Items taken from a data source
━━━━━━━━━━━━━━━━
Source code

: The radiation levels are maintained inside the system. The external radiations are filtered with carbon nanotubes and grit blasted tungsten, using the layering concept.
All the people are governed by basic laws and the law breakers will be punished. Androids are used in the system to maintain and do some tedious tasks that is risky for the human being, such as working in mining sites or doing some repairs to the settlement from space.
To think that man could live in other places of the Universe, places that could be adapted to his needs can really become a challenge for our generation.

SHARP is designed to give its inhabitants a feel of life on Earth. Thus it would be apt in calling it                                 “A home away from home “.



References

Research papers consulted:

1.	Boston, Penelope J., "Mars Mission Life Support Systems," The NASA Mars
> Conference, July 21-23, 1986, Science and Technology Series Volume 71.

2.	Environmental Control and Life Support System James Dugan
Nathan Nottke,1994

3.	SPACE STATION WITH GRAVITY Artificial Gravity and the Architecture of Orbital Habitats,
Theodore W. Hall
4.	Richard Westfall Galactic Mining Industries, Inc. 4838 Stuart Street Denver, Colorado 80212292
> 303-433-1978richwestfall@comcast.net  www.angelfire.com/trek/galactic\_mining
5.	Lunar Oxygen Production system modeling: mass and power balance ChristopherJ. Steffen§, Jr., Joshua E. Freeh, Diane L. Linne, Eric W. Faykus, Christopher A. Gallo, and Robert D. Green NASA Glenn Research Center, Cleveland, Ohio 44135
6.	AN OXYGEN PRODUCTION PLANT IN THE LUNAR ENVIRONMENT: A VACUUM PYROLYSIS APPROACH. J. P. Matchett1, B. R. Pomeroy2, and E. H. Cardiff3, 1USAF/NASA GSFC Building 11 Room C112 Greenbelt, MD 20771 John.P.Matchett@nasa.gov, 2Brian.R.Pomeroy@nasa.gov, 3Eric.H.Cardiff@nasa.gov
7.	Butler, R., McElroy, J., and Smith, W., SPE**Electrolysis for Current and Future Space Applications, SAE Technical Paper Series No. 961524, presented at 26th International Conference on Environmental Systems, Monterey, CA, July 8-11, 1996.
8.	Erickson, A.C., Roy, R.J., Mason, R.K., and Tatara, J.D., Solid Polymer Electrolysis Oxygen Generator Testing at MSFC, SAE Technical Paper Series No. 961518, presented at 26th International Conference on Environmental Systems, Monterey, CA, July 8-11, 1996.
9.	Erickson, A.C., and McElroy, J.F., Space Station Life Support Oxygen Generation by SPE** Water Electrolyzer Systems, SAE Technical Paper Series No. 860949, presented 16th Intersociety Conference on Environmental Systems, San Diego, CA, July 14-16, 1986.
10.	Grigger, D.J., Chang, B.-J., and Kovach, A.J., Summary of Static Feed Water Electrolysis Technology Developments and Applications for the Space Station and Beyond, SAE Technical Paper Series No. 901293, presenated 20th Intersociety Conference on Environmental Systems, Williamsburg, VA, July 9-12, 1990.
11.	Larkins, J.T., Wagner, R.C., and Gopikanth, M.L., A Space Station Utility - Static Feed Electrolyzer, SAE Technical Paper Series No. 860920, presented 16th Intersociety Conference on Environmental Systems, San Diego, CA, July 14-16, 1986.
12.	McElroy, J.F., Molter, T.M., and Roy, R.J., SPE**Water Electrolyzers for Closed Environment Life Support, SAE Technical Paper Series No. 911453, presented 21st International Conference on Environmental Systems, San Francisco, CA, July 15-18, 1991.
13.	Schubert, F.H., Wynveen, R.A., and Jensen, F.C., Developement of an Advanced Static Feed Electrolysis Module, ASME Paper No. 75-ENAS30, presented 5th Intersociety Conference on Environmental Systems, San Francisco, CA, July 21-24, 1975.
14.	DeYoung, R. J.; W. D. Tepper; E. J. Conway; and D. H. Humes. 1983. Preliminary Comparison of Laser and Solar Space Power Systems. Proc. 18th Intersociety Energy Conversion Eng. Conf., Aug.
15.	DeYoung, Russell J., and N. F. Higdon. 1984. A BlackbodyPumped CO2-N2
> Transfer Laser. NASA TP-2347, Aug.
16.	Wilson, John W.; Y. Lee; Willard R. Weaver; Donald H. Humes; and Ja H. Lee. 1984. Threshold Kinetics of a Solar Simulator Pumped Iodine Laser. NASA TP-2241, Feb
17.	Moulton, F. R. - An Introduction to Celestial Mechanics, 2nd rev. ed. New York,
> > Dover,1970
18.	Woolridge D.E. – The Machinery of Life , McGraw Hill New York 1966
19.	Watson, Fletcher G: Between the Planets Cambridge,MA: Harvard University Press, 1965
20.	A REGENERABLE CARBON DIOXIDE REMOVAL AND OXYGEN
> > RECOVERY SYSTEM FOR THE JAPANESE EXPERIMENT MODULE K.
━━━━━━━━━━━━━━━━
_Assignment_
Reproduce each of these rows once more, character for character, without changing anything.

_Solution for this task_
Source code

: The radiation levels are maintained inside the system. The external radiations are filtered with carbon nanotubes and grit blasted tungsten, using the layering concept.
All the people are governed by basic laws and the law breakers will be punished. Androids are used in the system to maintain and do some tedious tasks that is risky for the human being, such as working in mining sites or doing some repairs to the settlement from space.
To think that man could live in other places of the Universe, places that could be adapted to his needs can really become a challenge for our generation.

SHARP is designed to give its inhabitants a feel of life on Earth. Thus it would be apt in calling it                                 “A home away from home “.



References

Research papers consulted:

1.	Boston, Penelope J., "Mars Mission Life Support Systems," The NASA Mars
> Conference, July 21-23, 1986, Science and Technology Series Volume 71.

2.	Environmental Control and Life Support System James Dugan
Nathan Nottke,1994

3.	SPACE STATION WITH GRAVITY Artificial Gravity and the Architecture of Orbital Habitats,
Theodore W. Hall
4.	Richard Westfall Galactic Mining Industries, Inc. 4838 Stuart Street Denver, Colorado 80212292
> 303-433-1978richwestfall@comcast.net  www.angelfire.com/trek/galactic\_mining
5.	Lunar Oxygen Production system modeling: mass and power balance ChristopherJ. Steffen§, Jr., Joshua E. Freeh, Diane L. Linne, Eric W. Faykus, Christopher A. Gallo, and Robert D. Green NASA Glenn Research Center, Cleveland, Ohio 44135
6.	AN OXYGEN PRODUCTION PLANT IN THE LUNAR ENVIRONMENT: A VACUUM PYROLYSIS APPROACH. J. P. Matchett1, B. R. Pomeroy2, and E. H. Cardiff3, 1USAF/NASA GSFC Building 11 Room C112 Greenbelt, MD 20771 John.P.Matchett@nasa.gov, 2Brian.R.Pomeroy@nasa.gov, 3Eric.H.Cardiff@nasa.gov
7.	Butler, R., McElroy, J., and Smith, W., SPE**Electrolysis for Current and Future Space Applications, SAE Technical Paper Series No. 961524, presented at 26th International Conference on Environmental Systems, Monterey, CA, July 8-11, 1996.
8.	Erickson, A.C., Roy, R.J., Mason, R.K., and Tatara, J.D., Solid Polymer Electrolysis Oxygen Generator Testing at MSFC, SAE Technical Paper Series No. 961518, presented at 26th International Conference on Environmental Systems, Monterey, CA, July 8-11, 1996.
9.	Erickson, A.C., and McElroy, J.F., Space Station Life Support Oxygen Generation by SPE** Water Electrolyzer Systems, SAE Technical Paper Series No. 860949, presented 16th Intersociety Conference on Environmental Systems, San Diego, CA, July 14-16, 1986.
10.	Grigger, D.J., Chang, B.-J., and Kovach, A.J., Summary of Static Feed Water Electrolysis Technology Developments and Applications for the Space Station and Beyond, SAE Technical Paper Series No. 901293, presenated 20th Intersociety Conference on Environmental Systems, Williamsburg, VA, July 9-12, 1990.
11.	Larkins, J.T., Wagner, R.C., and Gopikanth, M.L., A Space Station Utility - Static Feed Electrolyzer, SAE Technical Paper Series No. 860920, presented 16th Intersociety Conference on Environmental Systems, San Diego, CA, July 14-16, 1986.
12.	McElroy, J.F., Molter, T.M., and Roy, R.J., SPE**Water Electrolyzers for Closed Environment Life Support, SAE Technical Paper Series No. 911453, presented 21st International Conference on Environmental Systems, San Francisco, CA, July 15-18, 1991.
13.	Schubert, F.H., Wynveen, R.A., and Jensen, F.C., Developement of an Advanced Static Feed Electrolysis Module, ASME Paper No. 75-ENAS30, presented 5th Intersociety Conference on Environmental Systems, San Francisco, CA, July 21-24, 1975.
14.	DeYoung, R. J.; W. D. Tepper; E. J. Conway; and D. H. Humes. 1983. Preliminary Comparison of Laser and Solar Space Power Systems. Proc. 18th Intersociety Energy Conversion Eng. Conf., Aug.
15.	DeYoung, Russell J., and N. F. Higdon. 1984. A BlackbodyPumped CO2-N2
> Transfer Laser. NASA TP-2347, Aug.
16.	Wilson, John W.; Y. Lee; Willard R. Weaver; Donald H. Humes; and Ja H. Lee. 1984. Threshold Kinetics of a Solar Simulator Pumped Iodine Laser. NASA TP-2241, Feb
17.	Moulton, F. R. - An Introduction to Celestial Mechanics, 2nd rev. ed. New York,
> > Dover,1970
18.	Woolridge D.E. – The Machinery of Life , McGraw Hill New York 1966
19.	Watson, Fletcher G: Between the Planets Cambridge,MA: Harvard University Press, 1965
20.	A REGENERABLE CARBON DIOXIDE REMOVAL AND OXYGEN
> > RECOVERY SYSTEM FOR THE JAPANESE EXPERIMENT MODULE K.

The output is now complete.